## About this exercise
Below is a listing; repeat exactly the lines from the one containing "M1625 604 1634 624 1617 631 1608 611Z" to the one containing "M1670 640 1688", both included.

## Dataset extract
**********

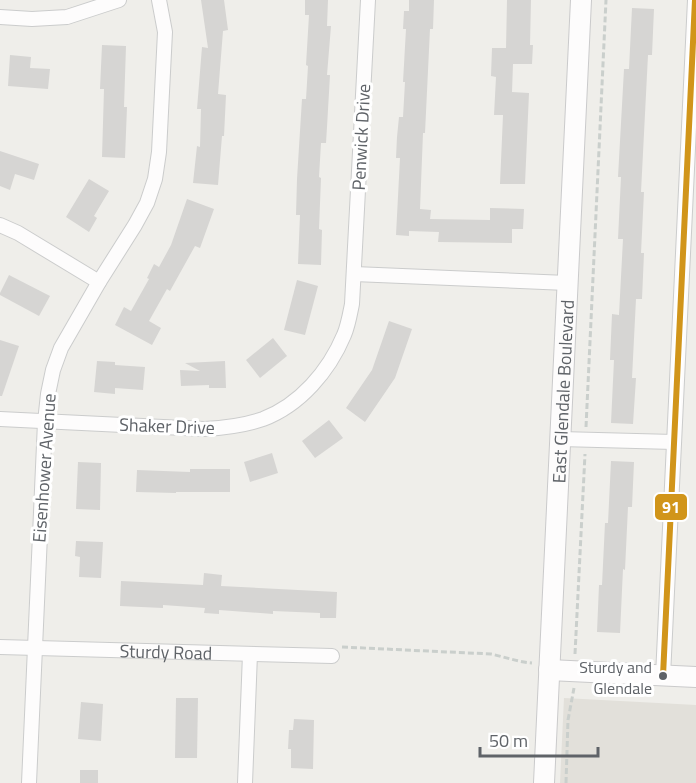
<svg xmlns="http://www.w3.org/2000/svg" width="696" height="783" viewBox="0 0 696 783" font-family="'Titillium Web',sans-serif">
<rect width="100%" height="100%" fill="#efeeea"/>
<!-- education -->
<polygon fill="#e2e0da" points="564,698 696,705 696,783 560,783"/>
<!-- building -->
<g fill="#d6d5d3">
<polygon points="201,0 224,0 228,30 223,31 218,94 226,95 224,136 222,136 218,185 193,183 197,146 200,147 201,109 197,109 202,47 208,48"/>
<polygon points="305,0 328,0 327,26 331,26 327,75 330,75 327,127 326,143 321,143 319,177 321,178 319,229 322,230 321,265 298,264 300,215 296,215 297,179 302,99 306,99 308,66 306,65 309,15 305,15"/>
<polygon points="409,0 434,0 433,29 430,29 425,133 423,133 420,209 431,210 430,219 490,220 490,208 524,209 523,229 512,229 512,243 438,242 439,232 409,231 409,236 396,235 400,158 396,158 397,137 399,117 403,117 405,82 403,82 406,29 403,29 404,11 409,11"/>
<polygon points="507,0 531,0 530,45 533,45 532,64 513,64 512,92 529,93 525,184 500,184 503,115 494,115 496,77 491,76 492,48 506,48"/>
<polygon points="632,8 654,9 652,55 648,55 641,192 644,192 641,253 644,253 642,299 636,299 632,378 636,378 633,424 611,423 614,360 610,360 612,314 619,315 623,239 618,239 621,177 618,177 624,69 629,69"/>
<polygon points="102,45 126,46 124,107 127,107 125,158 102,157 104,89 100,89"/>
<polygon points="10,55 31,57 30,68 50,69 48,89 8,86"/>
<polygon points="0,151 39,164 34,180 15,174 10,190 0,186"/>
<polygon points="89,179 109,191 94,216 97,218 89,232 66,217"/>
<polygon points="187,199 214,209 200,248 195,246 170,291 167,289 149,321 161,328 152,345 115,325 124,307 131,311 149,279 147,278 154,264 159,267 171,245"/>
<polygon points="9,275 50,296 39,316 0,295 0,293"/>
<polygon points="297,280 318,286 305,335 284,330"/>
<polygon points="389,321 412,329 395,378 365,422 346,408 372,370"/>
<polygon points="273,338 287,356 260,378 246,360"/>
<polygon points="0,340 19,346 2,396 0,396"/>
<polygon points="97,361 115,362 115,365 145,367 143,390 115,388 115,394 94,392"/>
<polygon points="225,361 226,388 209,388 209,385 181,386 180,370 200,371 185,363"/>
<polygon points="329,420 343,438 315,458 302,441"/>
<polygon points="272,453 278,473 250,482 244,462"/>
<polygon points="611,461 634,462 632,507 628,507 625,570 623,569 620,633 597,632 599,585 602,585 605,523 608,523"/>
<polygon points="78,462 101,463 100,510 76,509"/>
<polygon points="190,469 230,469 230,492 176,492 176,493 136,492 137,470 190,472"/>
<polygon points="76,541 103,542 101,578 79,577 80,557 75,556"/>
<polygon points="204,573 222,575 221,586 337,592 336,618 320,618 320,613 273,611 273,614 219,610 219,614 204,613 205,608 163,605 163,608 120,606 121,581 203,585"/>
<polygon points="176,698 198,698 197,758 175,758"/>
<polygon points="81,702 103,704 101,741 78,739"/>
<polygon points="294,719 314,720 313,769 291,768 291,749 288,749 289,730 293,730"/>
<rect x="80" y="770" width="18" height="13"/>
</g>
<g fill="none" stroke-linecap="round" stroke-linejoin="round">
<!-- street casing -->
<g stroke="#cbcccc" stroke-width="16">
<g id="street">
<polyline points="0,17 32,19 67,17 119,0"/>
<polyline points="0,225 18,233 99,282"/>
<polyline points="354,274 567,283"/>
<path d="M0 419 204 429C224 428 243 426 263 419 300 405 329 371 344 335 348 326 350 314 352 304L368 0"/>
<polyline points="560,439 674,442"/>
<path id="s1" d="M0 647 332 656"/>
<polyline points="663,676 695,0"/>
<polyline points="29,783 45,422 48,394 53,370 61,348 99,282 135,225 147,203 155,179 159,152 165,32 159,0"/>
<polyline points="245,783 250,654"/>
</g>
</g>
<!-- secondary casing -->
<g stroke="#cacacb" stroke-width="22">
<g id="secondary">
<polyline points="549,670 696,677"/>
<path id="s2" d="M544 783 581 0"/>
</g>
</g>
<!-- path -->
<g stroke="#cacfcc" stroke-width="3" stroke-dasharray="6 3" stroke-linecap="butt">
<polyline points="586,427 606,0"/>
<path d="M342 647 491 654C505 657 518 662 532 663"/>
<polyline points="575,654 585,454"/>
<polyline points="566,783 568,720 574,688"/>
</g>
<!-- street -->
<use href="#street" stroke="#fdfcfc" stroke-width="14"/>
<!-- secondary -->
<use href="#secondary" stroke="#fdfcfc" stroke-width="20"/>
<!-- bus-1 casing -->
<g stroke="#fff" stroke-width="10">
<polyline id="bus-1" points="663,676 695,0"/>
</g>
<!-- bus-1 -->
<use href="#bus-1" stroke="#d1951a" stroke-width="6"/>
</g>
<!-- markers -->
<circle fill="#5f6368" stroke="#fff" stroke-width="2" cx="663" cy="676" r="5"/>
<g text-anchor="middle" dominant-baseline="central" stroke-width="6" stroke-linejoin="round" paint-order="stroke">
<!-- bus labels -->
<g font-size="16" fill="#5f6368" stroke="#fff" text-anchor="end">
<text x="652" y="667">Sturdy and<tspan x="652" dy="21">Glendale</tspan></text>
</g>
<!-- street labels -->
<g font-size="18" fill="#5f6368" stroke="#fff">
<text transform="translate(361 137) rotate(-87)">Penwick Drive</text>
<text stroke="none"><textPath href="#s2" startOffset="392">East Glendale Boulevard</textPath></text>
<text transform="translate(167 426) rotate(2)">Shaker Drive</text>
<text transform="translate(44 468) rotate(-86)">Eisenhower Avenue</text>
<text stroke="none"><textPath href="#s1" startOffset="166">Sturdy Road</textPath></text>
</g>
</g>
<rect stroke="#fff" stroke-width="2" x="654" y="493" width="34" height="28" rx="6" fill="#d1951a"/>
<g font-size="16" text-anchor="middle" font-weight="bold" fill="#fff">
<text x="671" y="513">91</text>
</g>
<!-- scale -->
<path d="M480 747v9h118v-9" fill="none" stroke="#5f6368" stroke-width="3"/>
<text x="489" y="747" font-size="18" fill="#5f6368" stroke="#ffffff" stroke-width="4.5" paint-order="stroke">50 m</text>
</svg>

**********

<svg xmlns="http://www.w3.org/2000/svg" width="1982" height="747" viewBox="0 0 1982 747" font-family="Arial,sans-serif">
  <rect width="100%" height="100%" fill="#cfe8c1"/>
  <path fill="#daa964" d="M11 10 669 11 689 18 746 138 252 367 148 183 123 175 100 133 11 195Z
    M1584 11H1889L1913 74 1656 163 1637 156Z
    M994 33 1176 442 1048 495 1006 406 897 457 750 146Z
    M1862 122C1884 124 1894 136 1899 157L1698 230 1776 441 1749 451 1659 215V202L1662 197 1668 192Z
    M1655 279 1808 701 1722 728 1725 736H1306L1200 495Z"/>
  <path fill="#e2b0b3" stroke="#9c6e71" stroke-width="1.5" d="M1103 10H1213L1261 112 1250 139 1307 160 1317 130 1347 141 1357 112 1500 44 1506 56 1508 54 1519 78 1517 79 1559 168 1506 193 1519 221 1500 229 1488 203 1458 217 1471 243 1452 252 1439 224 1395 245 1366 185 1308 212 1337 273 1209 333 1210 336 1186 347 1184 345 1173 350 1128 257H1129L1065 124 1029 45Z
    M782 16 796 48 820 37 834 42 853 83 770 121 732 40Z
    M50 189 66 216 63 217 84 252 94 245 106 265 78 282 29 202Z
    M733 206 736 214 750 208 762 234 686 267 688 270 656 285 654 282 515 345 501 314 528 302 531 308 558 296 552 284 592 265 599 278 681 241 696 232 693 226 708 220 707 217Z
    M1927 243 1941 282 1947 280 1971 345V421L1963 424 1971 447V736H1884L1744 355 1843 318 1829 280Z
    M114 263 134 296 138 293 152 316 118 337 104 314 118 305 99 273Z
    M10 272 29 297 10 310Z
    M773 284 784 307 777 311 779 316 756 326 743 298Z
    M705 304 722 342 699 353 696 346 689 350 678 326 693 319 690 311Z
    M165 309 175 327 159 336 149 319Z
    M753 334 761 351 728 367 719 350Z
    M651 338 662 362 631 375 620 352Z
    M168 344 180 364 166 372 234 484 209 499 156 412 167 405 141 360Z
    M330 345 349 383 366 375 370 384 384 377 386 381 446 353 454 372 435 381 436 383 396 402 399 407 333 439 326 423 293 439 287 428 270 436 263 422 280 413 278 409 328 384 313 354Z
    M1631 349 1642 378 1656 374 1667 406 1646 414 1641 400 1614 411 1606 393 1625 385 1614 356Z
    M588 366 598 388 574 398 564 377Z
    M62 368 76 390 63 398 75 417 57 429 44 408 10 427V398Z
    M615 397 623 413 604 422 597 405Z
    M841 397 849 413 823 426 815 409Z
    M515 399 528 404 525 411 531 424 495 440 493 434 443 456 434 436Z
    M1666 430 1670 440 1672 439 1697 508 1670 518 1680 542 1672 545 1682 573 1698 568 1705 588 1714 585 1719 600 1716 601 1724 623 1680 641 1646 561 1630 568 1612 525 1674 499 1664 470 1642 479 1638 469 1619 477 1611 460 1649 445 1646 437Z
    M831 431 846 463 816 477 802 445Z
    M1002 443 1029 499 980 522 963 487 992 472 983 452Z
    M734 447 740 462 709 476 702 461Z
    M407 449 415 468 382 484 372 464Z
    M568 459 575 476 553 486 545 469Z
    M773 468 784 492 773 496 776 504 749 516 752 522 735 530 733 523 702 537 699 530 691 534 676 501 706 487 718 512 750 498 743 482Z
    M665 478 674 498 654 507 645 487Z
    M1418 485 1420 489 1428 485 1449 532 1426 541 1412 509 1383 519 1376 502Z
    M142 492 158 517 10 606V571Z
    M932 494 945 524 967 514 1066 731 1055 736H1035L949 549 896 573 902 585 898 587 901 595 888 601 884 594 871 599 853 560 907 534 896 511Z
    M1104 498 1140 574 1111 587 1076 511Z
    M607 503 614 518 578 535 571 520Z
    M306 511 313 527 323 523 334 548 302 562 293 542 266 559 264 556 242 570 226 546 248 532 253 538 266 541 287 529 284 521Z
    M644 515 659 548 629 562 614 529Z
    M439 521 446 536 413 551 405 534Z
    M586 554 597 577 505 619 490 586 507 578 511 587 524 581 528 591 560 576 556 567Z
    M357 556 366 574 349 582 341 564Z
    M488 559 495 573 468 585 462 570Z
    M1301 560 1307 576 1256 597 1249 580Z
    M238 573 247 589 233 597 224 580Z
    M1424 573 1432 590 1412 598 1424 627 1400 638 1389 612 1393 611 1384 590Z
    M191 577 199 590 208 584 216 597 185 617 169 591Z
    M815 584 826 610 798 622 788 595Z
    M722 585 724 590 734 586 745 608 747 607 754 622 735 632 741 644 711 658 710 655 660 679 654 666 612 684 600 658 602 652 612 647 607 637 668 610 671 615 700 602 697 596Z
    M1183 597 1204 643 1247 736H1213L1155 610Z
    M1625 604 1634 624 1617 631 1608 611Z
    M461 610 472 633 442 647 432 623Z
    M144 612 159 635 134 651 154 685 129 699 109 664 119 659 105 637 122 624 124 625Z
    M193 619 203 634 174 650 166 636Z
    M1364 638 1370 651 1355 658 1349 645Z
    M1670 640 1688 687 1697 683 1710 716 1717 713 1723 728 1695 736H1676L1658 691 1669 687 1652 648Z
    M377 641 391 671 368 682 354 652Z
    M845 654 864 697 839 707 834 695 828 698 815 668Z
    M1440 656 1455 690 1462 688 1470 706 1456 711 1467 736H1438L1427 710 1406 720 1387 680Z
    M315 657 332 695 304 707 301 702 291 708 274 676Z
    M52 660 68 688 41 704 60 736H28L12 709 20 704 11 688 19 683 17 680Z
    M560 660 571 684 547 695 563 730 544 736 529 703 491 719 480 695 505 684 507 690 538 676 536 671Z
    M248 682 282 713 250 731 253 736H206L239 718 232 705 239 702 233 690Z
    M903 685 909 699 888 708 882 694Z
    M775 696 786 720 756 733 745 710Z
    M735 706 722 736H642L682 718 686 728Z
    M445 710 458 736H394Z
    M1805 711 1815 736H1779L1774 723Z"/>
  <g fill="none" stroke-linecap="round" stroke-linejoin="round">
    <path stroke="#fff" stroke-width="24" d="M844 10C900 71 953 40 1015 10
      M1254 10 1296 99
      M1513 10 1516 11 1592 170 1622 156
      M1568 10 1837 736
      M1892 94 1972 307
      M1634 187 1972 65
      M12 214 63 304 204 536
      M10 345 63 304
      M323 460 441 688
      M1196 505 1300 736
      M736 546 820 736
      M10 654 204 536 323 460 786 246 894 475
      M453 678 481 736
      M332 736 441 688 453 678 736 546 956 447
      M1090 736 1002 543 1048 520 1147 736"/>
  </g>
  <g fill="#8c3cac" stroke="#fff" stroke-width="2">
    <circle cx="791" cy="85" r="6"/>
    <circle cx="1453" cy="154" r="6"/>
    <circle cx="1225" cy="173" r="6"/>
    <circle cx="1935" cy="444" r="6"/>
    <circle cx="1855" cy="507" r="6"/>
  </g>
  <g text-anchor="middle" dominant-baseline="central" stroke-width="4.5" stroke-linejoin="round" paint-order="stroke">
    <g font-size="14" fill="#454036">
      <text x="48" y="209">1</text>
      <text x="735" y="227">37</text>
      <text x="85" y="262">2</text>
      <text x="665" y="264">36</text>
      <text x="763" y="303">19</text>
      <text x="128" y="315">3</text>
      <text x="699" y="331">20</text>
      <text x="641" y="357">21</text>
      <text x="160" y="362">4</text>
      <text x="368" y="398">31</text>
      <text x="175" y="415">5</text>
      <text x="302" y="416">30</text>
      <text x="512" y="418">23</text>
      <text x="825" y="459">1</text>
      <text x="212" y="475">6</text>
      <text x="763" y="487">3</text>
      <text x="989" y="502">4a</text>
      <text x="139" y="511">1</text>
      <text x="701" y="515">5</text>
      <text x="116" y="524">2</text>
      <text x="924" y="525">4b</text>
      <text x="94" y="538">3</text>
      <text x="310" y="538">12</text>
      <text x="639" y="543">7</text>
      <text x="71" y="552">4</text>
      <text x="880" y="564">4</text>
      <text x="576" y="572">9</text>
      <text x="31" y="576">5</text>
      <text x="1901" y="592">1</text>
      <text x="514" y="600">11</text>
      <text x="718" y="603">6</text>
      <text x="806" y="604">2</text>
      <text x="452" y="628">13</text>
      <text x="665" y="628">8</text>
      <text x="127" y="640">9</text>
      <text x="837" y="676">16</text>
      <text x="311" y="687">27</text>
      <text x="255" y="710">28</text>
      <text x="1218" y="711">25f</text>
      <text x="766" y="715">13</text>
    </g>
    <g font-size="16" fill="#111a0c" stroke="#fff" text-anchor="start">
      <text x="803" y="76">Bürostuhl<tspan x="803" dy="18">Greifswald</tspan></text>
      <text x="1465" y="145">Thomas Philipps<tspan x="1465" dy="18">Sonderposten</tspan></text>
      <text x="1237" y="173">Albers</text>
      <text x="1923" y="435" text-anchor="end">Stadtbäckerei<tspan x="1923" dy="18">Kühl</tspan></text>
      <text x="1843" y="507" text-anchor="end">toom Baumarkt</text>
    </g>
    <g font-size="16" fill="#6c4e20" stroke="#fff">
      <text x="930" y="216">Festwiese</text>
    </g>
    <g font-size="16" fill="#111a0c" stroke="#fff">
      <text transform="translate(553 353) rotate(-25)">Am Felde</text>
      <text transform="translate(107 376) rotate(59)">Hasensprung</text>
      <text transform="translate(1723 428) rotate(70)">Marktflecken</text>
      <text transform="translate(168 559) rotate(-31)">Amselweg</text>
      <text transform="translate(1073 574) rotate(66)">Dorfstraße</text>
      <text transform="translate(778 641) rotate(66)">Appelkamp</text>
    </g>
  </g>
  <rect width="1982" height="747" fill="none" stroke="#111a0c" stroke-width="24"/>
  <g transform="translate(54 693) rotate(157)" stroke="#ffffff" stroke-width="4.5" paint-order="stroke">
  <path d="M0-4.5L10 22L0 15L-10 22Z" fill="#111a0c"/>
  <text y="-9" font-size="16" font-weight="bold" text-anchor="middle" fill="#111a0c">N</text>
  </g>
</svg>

**********

## Exercise answer
    M1625 604 1634 624 1617 631 1608 611Z
    M461 610 472 633 442 647 432 623Z
    M144 612 159 635 134 651 154 685 129 699 109 664 119 659 105 637 122 624 124 625Z
    M193 619 203 634 174 650 166 636Z
    M1364 638 1370 651 1355 658 1349 645Z
    M1670 640 1688 687 1697 683 1710 716 1717 713 1723 728 1695 736H1676L1658 691 1669 687 1652 648Z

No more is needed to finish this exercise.